Chapter 31. Preparing Tables, Graphs, and Appendices
Applied Econometrics for Natural Resource Economics
Chapter Purpose
Good empirical research can be weakened by poor presentation. Readers often form their first impression of a paper by looking at its tables and figures before reading the text.
This chapter explains how to prepare professional tables, graphs, and appendices for an empirical article.
Applied Question
How can I present empirical results clearly and professionally?
Key Idea
Tables and figures should help readers understand the evidence. Every table and figure should answer a question.
The best tables and graphs are simple, readable, and directly related to the research question.
General Rules
Before creating any table or figure, ask:
- What is the main message?
- Can readers understand it quickly?
- Does it add information beyond the text?
- Is it necessary?
Descriptive Statistics Table
import pandas as pd
milk_data = pd.read_csv("../data/Milk_Data_S2025n.csv")
milk_data["Volume"] = milk_data["Size"] * milk_data["Pieces"]
summary_table = milk_data[["Price", "Size", "Pieces", "Volume"]].agg(
["count", "mean", "std", "min", "max"]
).T
summary_table.round(3)Regression Table
import statsmodels.api as sm
X = milk_data[["Volume"]]
y = milk_data["Price"]
X = sm.add_constant(X)
model = sm.OLS(y, X, missing="drop").fit()
results = pd.DataFrame({
"Coefficient": model.params,
"Std. Error": model.bse,
"p-value": model.pvalues
})
results.round(4)Good regression tables use meaningful variable names, consistent decimals, standard errors, sample size, and (R^2). Avoid full software output.
Never paste the entire regression output from Python into a paper.
Graphs for Descriptive Analysis
Graphs help readers understand patterns quickly. Common examples include histograms, scatter plots, box plots, time-series plots, and bar charts.
Histogram
import matplotlib.pyplot as plt
plt.hist(milk_data["Price"], bins=15)
plt.xlabel("Price")
plt.ylabel("Frequency")
plt.title("Distribution of Milk Prices")
plt.show()Scatter Plot
plt.scatter(milk_data["Volume"], milk_data["Price"], alpha=0.6)
plt.xlabel("Volume")
plt.ylabel("Price")
plt.title("Price and Package Volume")
plt.show()Saving Publication-Quality Figures
plt.savefig("figure1_price_volume.svg", bbox_inches="tight")Recommended formats:
- SVG for clean website figures
- PNG for raster images
- PDF for formal submission
Building a Results Figure
milk_data = milk_data.dropna(subset=["Price", "Volume"])

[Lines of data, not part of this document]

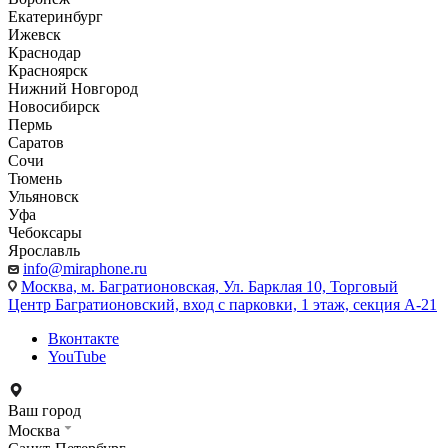
Екатеринбург
Ижевск
Краснодар
Красноярск
Нижний Новгород
Новосибирск
Пермь
Саратов
Сочи
Тюмень
Ульяновск
Уфа
Чебоксары
Ярославль
info@miraphone.ru
Москва,
м. Багратионовская, Ул. Барклая 10, Торговый
Центр Багратионовский, вход с парковки, 1 этаж, секция А-21
Вконтакте
YouTube
Ваш город
Москва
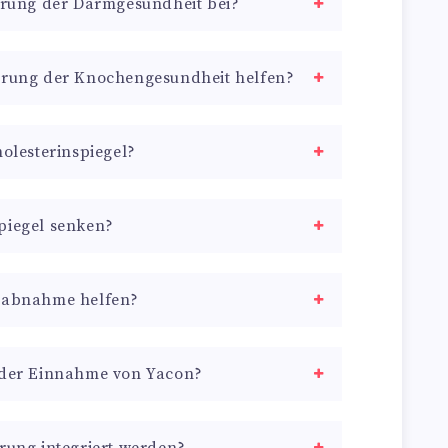
serung der Darmgesundheit bei?
erung der Knochengesundheit helfen?
holesterinspiegel?
piegel senken?
tsabnahme helfen?
 der Einnahme von Yacon?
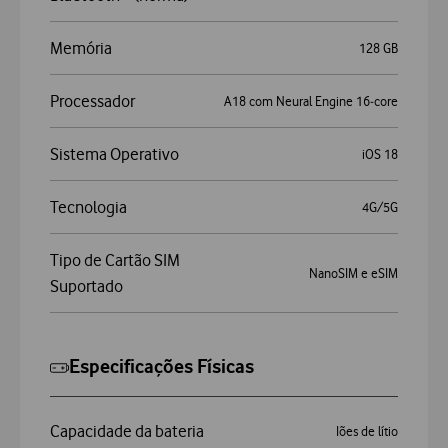
Memória
128 GB
Processador
A18 com Neural Engine 16‑core
Sistema Operativo
iOS 18
Tecnologia
4G/5G
Tipo de Cartão SIM
NanoSIM e eSIM
Suportado
Especificações Físicas
Capacidade da bateria
Iões de lítio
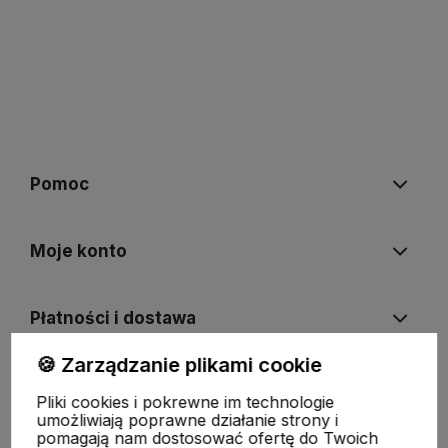
Pomoc
Moje konto
Płatności i dostawa
🍪 Zarządzanie plikami cookie
Informacje
Pliki cookies i pokrewne im technologie
umożliwiają poprawne działanie strony i
pomagają nam dostosować ofertę do Twoich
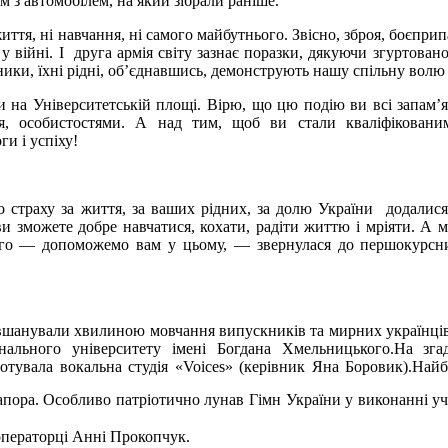
м з автомобілем, на який зібрали раніше.
иття, ні навчання, ні самого майбутнього. Звісно, зброя, боєприп
 війні. І друга армія світу зазнає поразки, дякуючи згуртованос
ники, їхні рідні, об’єднавшись, демонструють нашу спільну волю д
и на Університетській площі. Вірю, що цю подію ви всі запам’я
тя, особистостями. А над тим, щоб ви стали кваліфікован
и і успіху!
До страху за життя, за ваших рідних, за долю України додалися
ви зможете добре навчатися, кохати, радіти життю і мріяти. А 
ого — допоможемо вам у цьому, — звернулася до першокурсни
вшанували хвилиною мовчання випускників та мирних українців, 
іонального університету імені Богдана Хмельницького.На з
готувала вокальна студія «Voices» (керівник Яна Боровик).На
пора. Особливо патріотично лунав Гімн України у виконанні уч
операторці Анні Прокопчук.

X = sm.add_constant(milk_data[["Volume"]])
model = sm.OLS(milk_data["Price"], X).fit()
milk_data["Predicted"] = model.predict(X)
plt.scatter(milk_data["Volume"], milk_data["Price"], alpha=0.5)
plt.plot(milk_data["Volume"], milk_data["Predicted"])
plt.xlabel("Volume")
plt.ylabel("Price")
plt.title("Observed and Fitted Milk Prices")
plt.show()What Is an Appendix?
The appendix contains supporting material that is useful but not essential for the main text. Readers should be able to understand the paper without reading the appendix.
Appropriate appendix material includes additional regressions, robustness checks, variable definitions, diagnostic tests, survey instruments, data collection details, and additional figures.
Reproducibility
Recommended project structure:
project/
│
├── data/
│ ├── raw_data.csv
│ └── cleaned_data.csv
│
├── code/
│ └── analysis.py
│
├── tables/
├── figures/
└── paper/
Sample Figure Discussion
Figure 2 presents the relationship between package volume and milk prices. A positive association is visible, with larger packages generally exhibiting higher prices. However, substantial variation remains, suggesting that factors beyond package volume also influence price differences.
Chapter Summary
Tables, figures, and appendices are tools for communication. Their purpose is to help readers understand evidence quickly and accurately.
- Every table and figure should have a clear purpose.
- Use descriptive statistics and regression tables consistently.
- Label all figures and axes clearly.
- Avoid copying raw software output.
- Save publication-quality figures.
- Use appendices for supporting material.
- Organize files so the analysis can be reproduced.